- [AUSGANGSTEXT]
———
Abschließend sollen die wichtigsten Ergebnisse kurz zusammengefasst werden und überdies noch die Rolle der Medien im Internationalen Kontext, einem weiteren dem hier behandelten sehr ähnlichen Forschungsfeld, gestreift werden.

Sodann soll noch ein Ausblick getan werden, der sich besonders mit Fragestellungen, denen sich die Forschung in ihrem zukünftigen Verlauf widmen sollte, beschäftigt.

2. Der Völkermord

Der genaue Ablauf der Massenmorde in Ruanda 1994 ist historisch und quellenmäßig trotz verschiedener Neuerscheinungen in den letzten Jahren noch nicht vollständig geklärt und aufgearbeitet[25]. Dennoch stimmen fast alle Forscher miteinander überein, dass hier eindeutig ein Fall von einem Völkermord vorliegt. Zwischen dem 6. April, als das Flugzeug des Staatspräsidenten abgeschossen wurde, und dem 19. Juli 1994, als der Krieg von den Rebellen offiziell beendet und ein neuer Präsident eingesetzt wurde[26], starben wahrscheinlich über eine Million Menschen, von denen bislang über 950000 namentlich identifiziert sind[27]. Herausstechend ist die enorme Brutalität, die mit dem Morden einherging. Nach Statistiken sollen ca. 37 % der Opfer mit Macheten und 16 – 17 % mit Keulen ermordet worden sein, das heißt mehr als die Hälfte aller Opfer wurden mit diesen Hiebwaffen umgebracht und zerhackt.
———
- [DATEN ZUR PRÜFUNG]
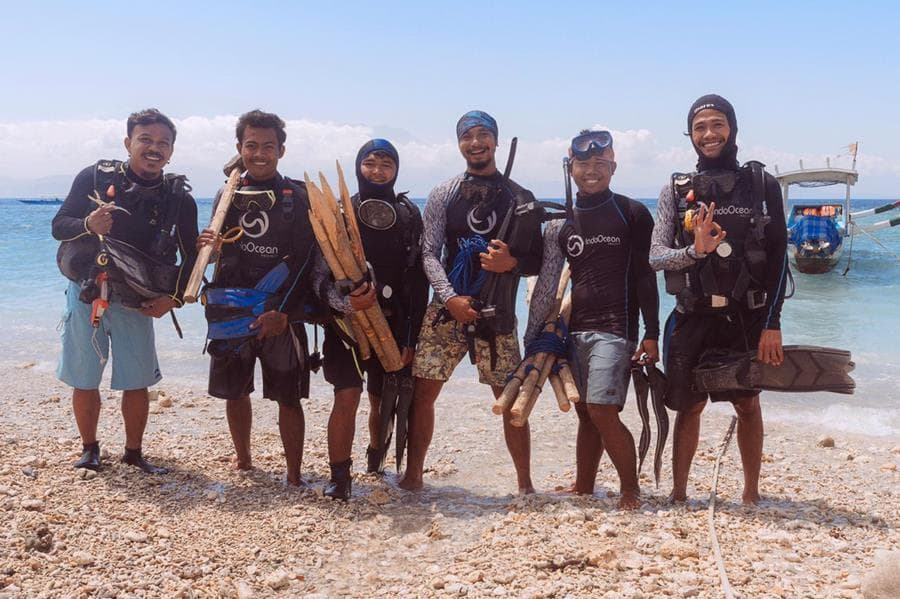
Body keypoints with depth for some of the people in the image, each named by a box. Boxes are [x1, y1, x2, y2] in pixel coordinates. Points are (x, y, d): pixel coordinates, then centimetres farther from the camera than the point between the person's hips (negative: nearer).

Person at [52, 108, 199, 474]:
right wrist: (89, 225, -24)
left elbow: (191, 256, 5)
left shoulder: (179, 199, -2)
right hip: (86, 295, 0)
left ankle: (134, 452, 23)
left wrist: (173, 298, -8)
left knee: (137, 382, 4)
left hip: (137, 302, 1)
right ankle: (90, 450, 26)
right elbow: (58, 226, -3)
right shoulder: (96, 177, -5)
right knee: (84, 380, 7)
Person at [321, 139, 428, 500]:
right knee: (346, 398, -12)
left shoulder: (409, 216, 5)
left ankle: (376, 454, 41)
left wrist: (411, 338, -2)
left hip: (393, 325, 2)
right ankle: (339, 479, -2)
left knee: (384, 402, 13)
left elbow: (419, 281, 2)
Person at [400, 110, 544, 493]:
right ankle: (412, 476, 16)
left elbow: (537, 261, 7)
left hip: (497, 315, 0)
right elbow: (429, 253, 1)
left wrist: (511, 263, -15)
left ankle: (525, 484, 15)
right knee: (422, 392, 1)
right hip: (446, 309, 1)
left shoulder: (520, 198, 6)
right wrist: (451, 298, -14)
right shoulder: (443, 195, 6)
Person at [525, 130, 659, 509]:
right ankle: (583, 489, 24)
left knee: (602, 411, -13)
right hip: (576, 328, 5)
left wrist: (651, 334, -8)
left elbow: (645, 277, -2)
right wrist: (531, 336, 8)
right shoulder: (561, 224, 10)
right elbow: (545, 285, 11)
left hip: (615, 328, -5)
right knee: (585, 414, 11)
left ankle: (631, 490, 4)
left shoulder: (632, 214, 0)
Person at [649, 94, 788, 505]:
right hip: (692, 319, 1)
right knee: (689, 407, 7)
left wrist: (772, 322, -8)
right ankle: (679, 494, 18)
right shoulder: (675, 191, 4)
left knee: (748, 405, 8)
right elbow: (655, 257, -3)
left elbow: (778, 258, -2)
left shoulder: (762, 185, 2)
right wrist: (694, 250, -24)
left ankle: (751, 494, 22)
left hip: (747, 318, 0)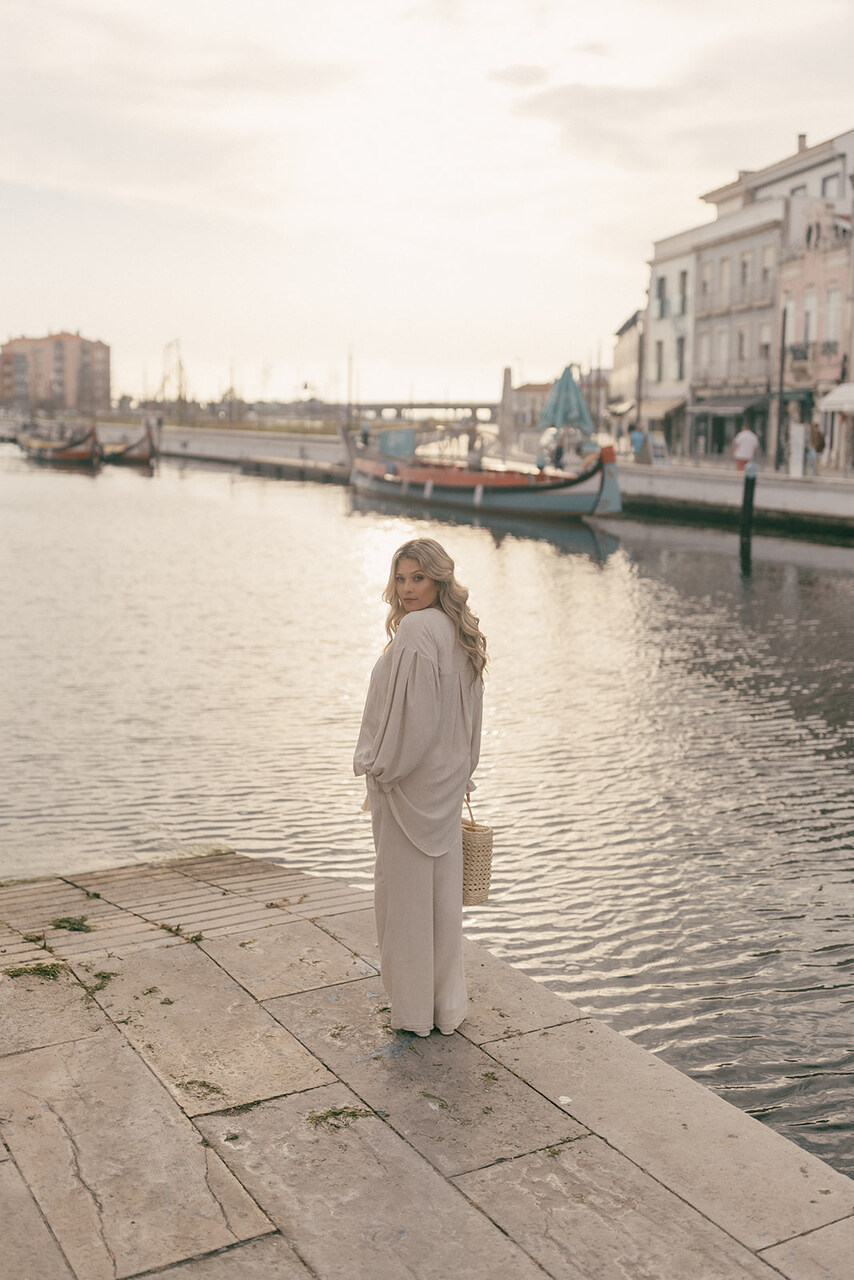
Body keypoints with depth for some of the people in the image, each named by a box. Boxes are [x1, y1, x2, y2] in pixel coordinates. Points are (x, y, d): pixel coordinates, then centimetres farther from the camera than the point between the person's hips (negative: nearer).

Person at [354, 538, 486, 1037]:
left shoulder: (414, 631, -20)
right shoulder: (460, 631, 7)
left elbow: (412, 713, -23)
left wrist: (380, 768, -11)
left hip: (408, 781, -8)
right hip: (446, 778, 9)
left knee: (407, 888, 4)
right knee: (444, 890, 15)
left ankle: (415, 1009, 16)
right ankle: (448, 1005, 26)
———
- [ARBEITSAUFTRAG]
Gib den Ausgangstext über den Völkermord in Ruanda vollständig und ohne jede Änderung wieder.

- [ERLEDIGTE AUFGABE]
Abschließend sollen die wichtigsten Ergebnisse kurz zusammengefasst werden und überdies noch die Rolle der Medien im Internationalen Kontext, einem weiteren dem hier behandelten sehr ähnlichen Forschungsfeld, gestreift werden.

Sodann soll noch ein Ausblick getan werden, der sich besonders mit Fragestellungen, denen sich die Forschung in ihrem zukünftigen Verlauf widmen sollte, beschäftigt.

2. Der Völkermord

Der genaue Ablauf der Massenmorde in Ruanda 1994 ist historisch und quellenmäßig trotz verschiedener Neuerscheinungen in den letzten Jahren noch nicht vollständig geklärt und aufgearbeitet[25]. Dennoch stimmen fast alle Forscher miteinander überein, dass hier eindeutig ein Fall von einem Völkermord vorliegt. Zwischen dem 6. April, als das Flugzeug des Staatspräsidenten abgeschossen wurde, und dem 19. Juli 1994, als der Krieg von den Rebellen offiziell beendet und ein neuer Präsident eingesetzt wurde[26], starben wahrscheinlich über eine Million Menschen, von denen bislang über 950000 namentlich identifiziert sind[27]. Herausstechend ist die enorme Brutalität, die mit dem Morden einherging. Nach Statistiken sollen ca. 37 % der Opfer mit Macheten und 16 – 17 % mit Keulen ermordet worden sein, das heißt mehr als die Hälfte aller Opfer wurden mit diesen Hiebwaffen umgebracht und zerhackt.